It would be best if the amp were placed at the cable's point of entry. Every outlet would benefit and it would also side-step any moca problems. Having it right before the device was inefficient placement.

In any event, it MIGHT work if the amp is rated at least 1000MHz and bi-directional.

If it's not bi-directional, and you can't move it, you can try the diplexer approach to get the moca signal around the amp. A diplexer looks like a splitter except it separates low and high frequencies. You'll need 2 diplexers and 3 short coax cables.

- Install a diplexer on the coax.
- Use one short coax to connect the amp to the "low" (sub-1000 MHz) frequency leg.
- Connect the second short coax to the "high" (1000+ MHz) frequency leg.
- Connect the amp line (using 3rd coax) and high-frequency line to the second diplexer.

voila. It's a hodge-podge but _should_ work.


----------



## csell (Apr 16, 2007)

BigJimOutlaw said:


> In any event, it MIGHT work if the amp is rated at least 1000MHz and bi-directional.


Here is a photo I took of the amplifier. Based on what you said, any chance it would work:


----------



## az1097 (Apr 3, 2013)

KimHedrick said:


> You have to split the cable coming to the TiVo and attach one coax to the input of the TA and one to the TiVo along with the usb cable. Don't try using the TA passthrough. After I hooked the TA up this way I had no problem connecting Minis up all over my house.


Would you please explain the split more accurately.


----------



## BigJimOutlaw (Mar 21, 2004)

csell said:


> Here is a photo I took of the amplifier. Based on what you said, any chance it would work:


I couldn't say. But maybe someone else can chime in or you can google the brand/model number and see if it says anything. If not, assume it's not bidirectional.


----------



## Bigg (Oct 31, 2003)

The amp should be as close to the point the cable comes into the house from the street as possible so it gets the cleanest signal. If there's enough power you can take a two-way splitter and use one side for a modem or eMTA, the other for the amp, and the TVs downstream of that. There are also zero-loss splitters now that provide a passthrough for a modem/eMTA and a bunch of amplified ports for TVs.


----------



## KimHedrick (Oct 12, 2014)

az1097 said:


> Would you please explain the split more accurately.


If I understand you correctly, and your picture seems to confirm this, the amplifier is there in the room where your TiVo is located. Do you have other cable outlets in your house? If so I'm not sure why the amp is at his one location and not at the entry point of your house. Any way the setup I was talking about would go like this, connect a cable from the amp output to a two way splitter. Connect one output from the splitter to the rf input of the tuning adapter and the other output to the rf input on the TiVo. Connect the tuning adapter to the TiVo with the usb cable.

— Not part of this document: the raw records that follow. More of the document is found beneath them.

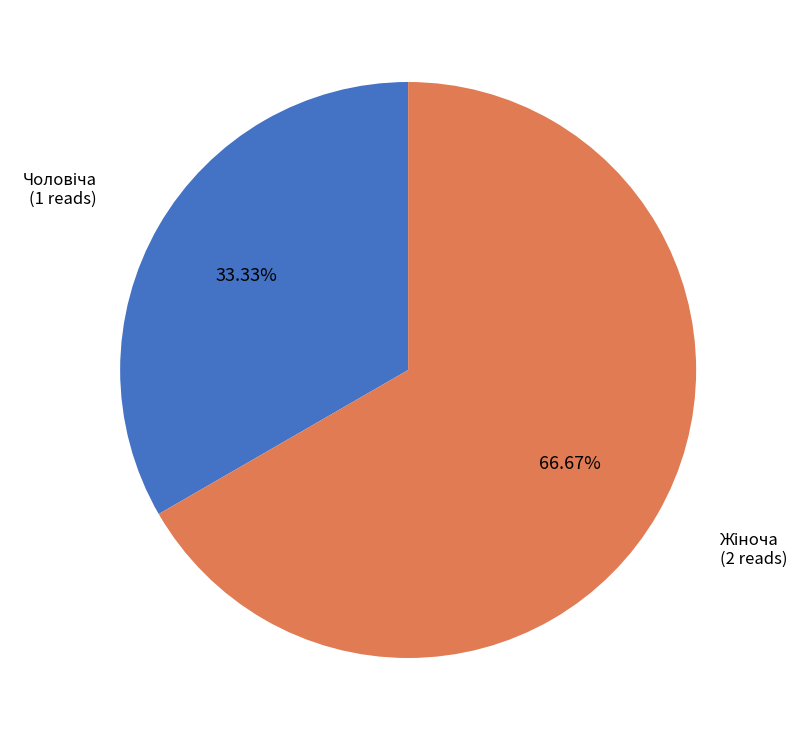

Is there a majority slice in this chart?

Yes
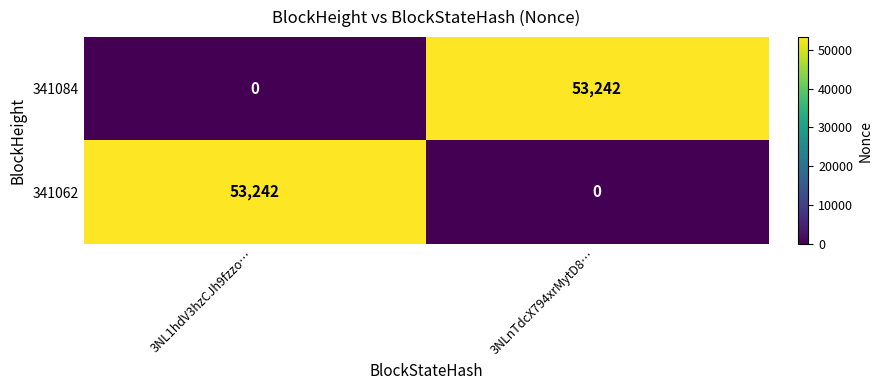

What is the sum of all 341062 values?

53242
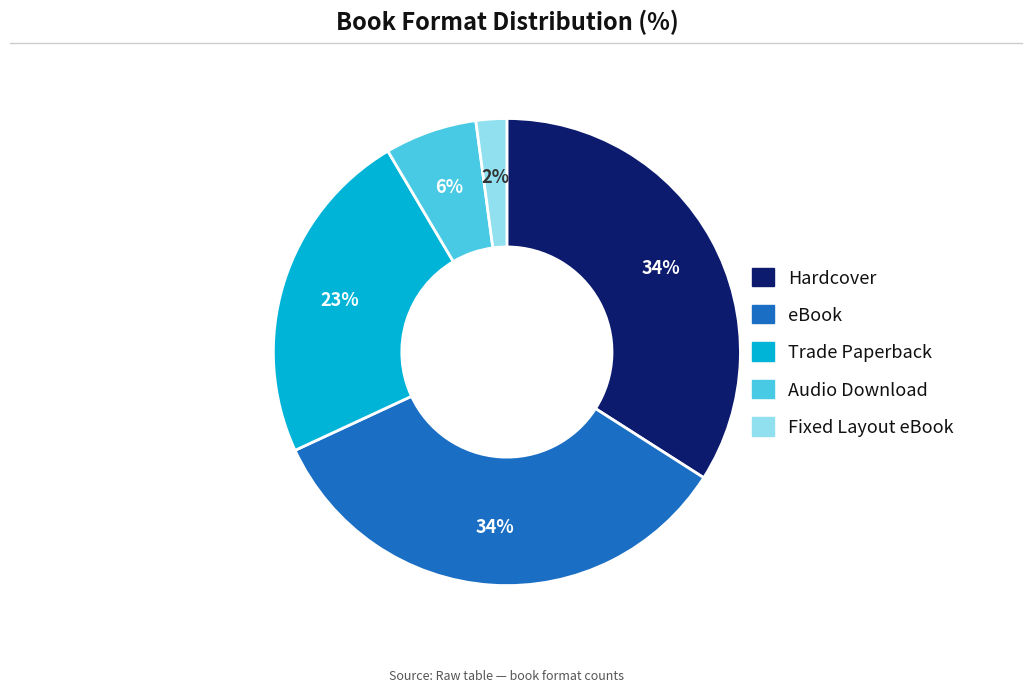

Count the number of slices in the pie.

5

Just looked at this thread: http://www.tivocommunity.com/tivo-vb/showthread.php?t=501722
First post shows how to setup a MoCA network. The third diagram shows how to connect the tuning adapter.


----------



## A J Ricaud (Jun 25, 2002)

According to this it is bi-directional ("passive reverse"):
http://www.extreme-broadband.com/shop.html


----------



## Bigg (Oct 31, 2003)

MoCA most likely won't pass top to bottom through an amp. The amp should be BEFORE the MoCA network. MoCA should pass side to side (i.e. from one output to another output) through an amp, since the multi-port amps are usually basically an amp with one output that's split.


----------